Clavé la vista en el rostro de mi interlocutor. Intenté imaginarme las emociones de un hombre que desea quitar de en medio a una rica parienta. Pensé luego en un chantajista… Esto era ya más fácil de fingir. Un hombre había estado sacándome dinero por espacio de años enteros. Ya no podía soportar por más tiempo sus exigencias. Deseaba su muerte. Carecía de valor para matarlo, pero estaba dispuesto a dar lo que fuera, cualquier cosa con tal de que…
Hablé largo rato… Tenía la voz ronca. Representaba aquel papel con bastante aplomo.
—¿Cuáles son sus condiciones?
Los modales del señor Bradley experimentaron un rápido cambio. Le veía ahora francamente alegre, festivo incluso en su manera de entonar las palabras.
—Por aquí fue por donde empezamos, ¿no? Mejor dicho, por donde comenzó usted a su llegada. «¿Cuánto?», me preguntó. Llegó a producirme un sobresalto. Nunca vi a nadie ir tan directamente al grano.
—¿Cuáles son sus condiciones?
—Depende… Depende de varios factores. Generalmente se basa en la cifra que anda en juego. En algunos casos de los fondos de que dispone el cliente. Un esposo molesto, un chantajista o algo de ese tipo dependerá de lo que pueda aquel. Yo…, permítame que me exprese claramente, no apuesto con gente carente de recursos económicos, excepto cuando se presenta una oportunidad como la del ejemplo que he utilizado. Ahí mis honorarios dependerían de la fortuna que poseyera tía Eliza. Las condiciones se fijan de mutuo acuerdo. Los dos pretendemos obtener un provecho con nuestro convenio, ¿no? En términos generales puede señalarse que las apuestas son del orden de quinientos a uno…
—¿Quinientos a uno? Eso sale muy caro.
—Yo me arriesgo mucho al apostar. De no tener duda sobre la muerte de tía Eliza usted lo sabría y no recurriría a mis servicios. Profetizar la muerte de una persona en un plazo de dos semanas no me negará que tiene sus riesgos. Cinco mil libras contra cien no supone nada exagerado.
—Imaginemos que pierde usted.
—Mala suerte. En ese caso pagaría.
—Y yo pago si soy el que pierdo. Supongamos que me niego.

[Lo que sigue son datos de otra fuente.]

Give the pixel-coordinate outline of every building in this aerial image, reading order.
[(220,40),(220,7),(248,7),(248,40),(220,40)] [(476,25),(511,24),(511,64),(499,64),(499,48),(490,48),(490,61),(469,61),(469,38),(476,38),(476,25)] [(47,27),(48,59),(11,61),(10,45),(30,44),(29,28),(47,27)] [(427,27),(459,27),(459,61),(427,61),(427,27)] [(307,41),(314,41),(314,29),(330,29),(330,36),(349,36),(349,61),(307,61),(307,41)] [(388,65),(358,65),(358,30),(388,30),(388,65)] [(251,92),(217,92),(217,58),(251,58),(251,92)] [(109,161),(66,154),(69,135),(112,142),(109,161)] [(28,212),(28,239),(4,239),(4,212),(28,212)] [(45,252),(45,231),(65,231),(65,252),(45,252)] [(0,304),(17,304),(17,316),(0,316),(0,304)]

El señor Bradley se recostó en su sillón, entornando un poco los ojos.
—No le aconsejaría que hiciese eso. No, no se lo aconsejaría —repuso espaciando las palabras.
A pesar del blando tono que imprimió a estas sentí un escalofrío. No había formulado ninguna amenaza directa. Pero la misma se percibía de un modo latente en sus frases.
Me puse en pie, diciendo:
—Tengo… tengo que pensar en todo esto.
Bradley se mostró tan agradable y cortés como al principio.
—Naturalmente. No obre nunca con precipitación. Si se decide vuelva a visitarme y nos ocuparemos del asunto detenidamente. Tómese el tiempo que necesite. Las prisas no conducen jamás a nada. Tómese todo el tiempo que quiera.
Al salir resonaban todavía aquellas palabras en mis oídos.